Um dia alguém descobre ele.

 2. O assalto

Havia uma gangue especializada em roubar joias preciosas desde a época que a palavra tinha acento. Tinham feito meia dúzia de emboscadas bem sucedidas, porque eram comedidos, e porque cada assalto rendia um bom tempo de luxos que só quem está desacostumado a ter, tem. Não podiam dar na pinta, para não dar na cara, então se esbaldavam nos iogurtes caros, nos Ifood todo dia, só bebiam água de garrafinha importada. Uma vida mediana para sujeitos acostumados à adrenalina do crime. Então decidiram por mais um.

Um diferente, quase inédito, em bairro de classe média para baixo, num prédio de uma avenida que quando chove muito, alaga, cidade inteira conhece – até quem é de fora já ouviu falar. Mora lá uma Fulana que herdou umas bugigangas que, segundo o seu Instagram, pertenceram à família real e o escambau. Coisa fina, de primeira, que ela ostenta entre as fotos compartilhadas com qualquer um, com quem quiser ver (e quem não quer ver, vê também. É impressionante as coisas que as pessoas expõem sobre a própria vida na internet, de graça).

Oitavo andar de um prédio de nove andares. Só esse começo já deixou geral eriçada: como assim, nove, e não dez andares? Quem projeta uma coisa dessas? Uma entrada para carros, uma para pedestres, porteiro só virtual. Ficar de tocaia foi fácil, na esquina fica o estádio do Guarani, time da série J do Campeonato que não passa na tevê. Vira e mexe tem ali uns tiozinho da prefeitura que sazonalmente arrancam as flores mortas do canteiro e plantam outras (eles eram mais frequentes que o caminhão-pipa que regava as pobrezinhas). Algum tipo de lavagem de dinheiro, certeza, mas esse já é outro tipo de roubo. Um de cada vez, vamos com calma.

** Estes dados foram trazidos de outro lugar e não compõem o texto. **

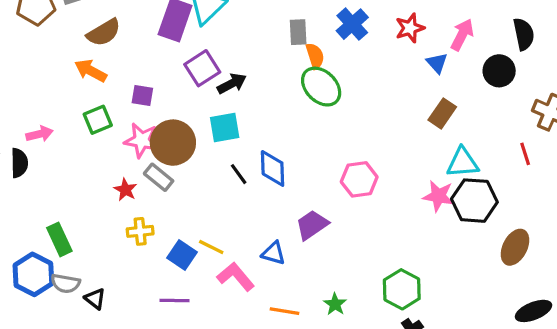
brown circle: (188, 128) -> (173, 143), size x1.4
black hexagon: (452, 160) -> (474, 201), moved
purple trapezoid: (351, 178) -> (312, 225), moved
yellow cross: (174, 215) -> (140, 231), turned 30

Dia do crime, tudo certo com o plano, a entrada seria suave, sem chamar atenção, coisa que pretendiam resolver em dez minutos, se o elevador não enguiçasse na subida. E teria sido, não fosse uma testemunha ocular, que morava próximo dali, em dias secos: Navegantes, o morador de rua que avisou à polícia, que sempre lhe dava coxinha.

Um cerco policial foi montado, grades de contenção foram postas, todo um aparato policial esquematizado para frustrar a tentativa dos ladrões, que se viram acuados e tiveram que se render. Ao todo, 12 homens de touca foram detidos, e aquela certamente seria mais uma história que aquele homem que lembrava um pirata contaria, e ninguém ia acreditar ser verdade.

*

Ao terminar de escrever, Clarisse voltou para a janela, de onde via, contra a luz acesa do estádio, que anunciava um jogo, o giroflex de quatro carros da polícia. Protegiam um ônibus, de um time da capital que ganhou de 1x0 do time da casa (que perde até para o time dos bombeiros.). Acenou de longe para Navegantes, que retribuiu com um sorriso.